По мере чтения Василий Васильевич всё более настораживался, пока не без труда уразумел и скрытый смысл, и скрытую цель пространной грамоты. В самом конце её папа Евгений, сказав, что Исидор «крепчайше потрудился» на Соборе, предписывал великому князю Руси: «И того ради потребно есть помогати ему каждому во всех делах, а наипаче в сих делах, еже пристояние к достоинству и чину церковному, врученну ему; а твоё превысочайшее в Господе Иисуса Христа со многим желанием просим сего митрополита Исидора о оправдании и о добре церковном прежереченном да приимише его Бога ради и нас для, занеже то с желанием и со многим речением к тебе о нём призываем во всех вещах, а еже имаше видети от него о церковной пошлине пристояние, да будешь помощник ему усердно всею своею мышцею, еже будет хвала и слава от людей, а от нас благословение, а от Бога вечное дарование да имаше. А дано во Флоренции священства нашего в 9 лето».
Василий Васильевич непроизвольно сжал послание в кулак и, сдвинув брови, тяжело задумался.
Четыре века стоит в самом центре Руси православная Москва. Много она перевидела всякого. Нашествия татар и литовцев, голод и болезни, великие засухи и трусы земные… И каждый раз в те искусительные времена, связанные с приближением конца мироздания, бедствия и невзгоды казались запуганным людям несомненными указаниями на близость явления Антихриста. А в мартовские великопостные дни 1441 года многие убеждены были, что и впрямь Антихрист при дверех есть. Иные уж начали отсчитывать сроки. Выходило, что осталось сорок два месяца…
Митрополит Исидор явился в город с крёстным ходом.
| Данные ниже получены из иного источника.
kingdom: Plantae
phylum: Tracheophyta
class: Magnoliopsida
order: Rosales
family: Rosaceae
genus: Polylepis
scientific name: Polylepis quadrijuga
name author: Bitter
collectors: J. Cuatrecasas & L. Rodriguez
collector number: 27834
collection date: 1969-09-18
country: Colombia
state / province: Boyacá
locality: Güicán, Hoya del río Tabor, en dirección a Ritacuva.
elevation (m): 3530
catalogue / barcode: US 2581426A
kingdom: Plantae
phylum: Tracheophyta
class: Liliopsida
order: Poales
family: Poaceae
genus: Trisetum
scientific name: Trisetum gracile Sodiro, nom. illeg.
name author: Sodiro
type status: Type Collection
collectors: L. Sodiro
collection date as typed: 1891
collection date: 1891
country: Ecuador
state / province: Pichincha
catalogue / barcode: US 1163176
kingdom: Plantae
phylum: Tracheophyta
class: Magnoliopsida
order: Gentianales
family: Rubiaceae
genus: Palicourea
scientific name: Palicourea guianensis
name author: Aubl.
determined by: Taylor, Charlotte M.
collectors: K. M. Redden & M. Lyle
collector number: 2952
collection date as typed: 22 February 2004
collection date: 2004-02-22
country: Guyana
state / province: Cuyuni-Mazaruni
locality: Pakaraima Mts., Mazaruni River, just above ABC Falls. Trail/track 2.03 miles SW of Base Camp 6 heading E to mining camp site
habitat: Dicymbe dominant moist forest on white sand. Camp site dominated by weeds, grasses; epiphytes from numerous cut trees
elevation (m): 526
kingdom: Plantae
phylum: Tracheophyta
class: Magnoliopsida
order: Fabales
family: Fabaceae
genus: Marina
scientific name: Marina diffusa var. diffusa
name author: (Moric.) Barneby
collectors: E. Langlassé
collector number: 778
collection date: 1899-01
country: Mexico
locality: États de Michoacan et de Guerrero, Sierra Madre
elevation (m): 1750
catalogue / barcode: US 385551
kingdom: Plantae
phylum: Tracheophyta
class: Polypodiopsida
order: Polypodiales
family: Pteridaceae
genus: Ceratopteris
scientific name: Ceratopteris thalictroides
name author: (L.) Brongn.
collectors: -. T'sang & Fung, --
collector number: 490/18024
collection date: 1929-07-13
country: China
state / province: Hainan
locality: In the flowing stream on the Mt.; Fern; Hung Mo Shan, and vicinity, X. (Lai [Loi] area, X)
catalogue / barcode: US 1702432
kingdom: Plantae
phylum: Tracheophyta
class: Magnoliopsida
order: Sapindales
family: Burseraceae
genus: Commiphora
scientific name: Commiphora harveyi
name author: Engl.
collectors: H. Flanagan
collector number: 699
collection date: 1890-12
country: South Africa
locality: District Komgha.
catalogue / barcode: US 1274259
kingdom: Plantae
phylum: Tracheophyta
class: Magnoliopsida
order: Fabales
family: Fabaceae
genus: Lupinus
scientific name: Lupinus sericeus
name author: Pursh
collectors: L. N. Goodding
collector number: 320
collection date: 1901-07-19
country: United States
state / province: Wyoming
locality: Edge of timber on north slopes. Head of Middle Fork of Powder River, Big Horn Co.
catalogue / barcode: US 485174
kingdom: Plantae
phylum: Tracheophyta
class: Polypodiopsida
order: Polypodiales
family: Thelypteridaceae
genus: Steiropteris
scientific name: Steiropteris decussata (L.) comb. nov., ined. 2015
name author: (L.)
Этот древний обычай Церкви Христовой видела Москва, когда молила о ниспослании милости и благодати Божией во всех бедах и напастях — бездождье или безведрин, в пору тлетворных ветров, смертоносной язвы, нашествия иноплеменников и иноверцев, когда просила о победе над врагом, а также во многих торжественных случаях, по уставу церковному.
Исидор вошёл в Кремль в преднесении большого запрестольного Креста с изображением Распятия Христова. Не сразу разглядели православные, что за знамение Креста Господня вздымается на длинном древке. А разглядев, глазам своим верить не хотели и слово обронить не смели.
Василий Васильевич, стоявший в окружении родных и ближних бояр, произнёс удивлённо:
— Отчего древко столь высоко?… Как бы латинское, что ли?
Вот крёстный ход ближе и ближе, уже и Исидора в лицо можно узнать, но Василий Васильевич глаз не мог отвести от Креста.
— Что же это? — повернулся к Антонию. — Распятие какое-то не такое, а-а?
— Абы по-латински изваяно, — растерянно отвечал священноинок. — Как бы обе ноги Спасителя единым гвоздём пронзены, а не двумя.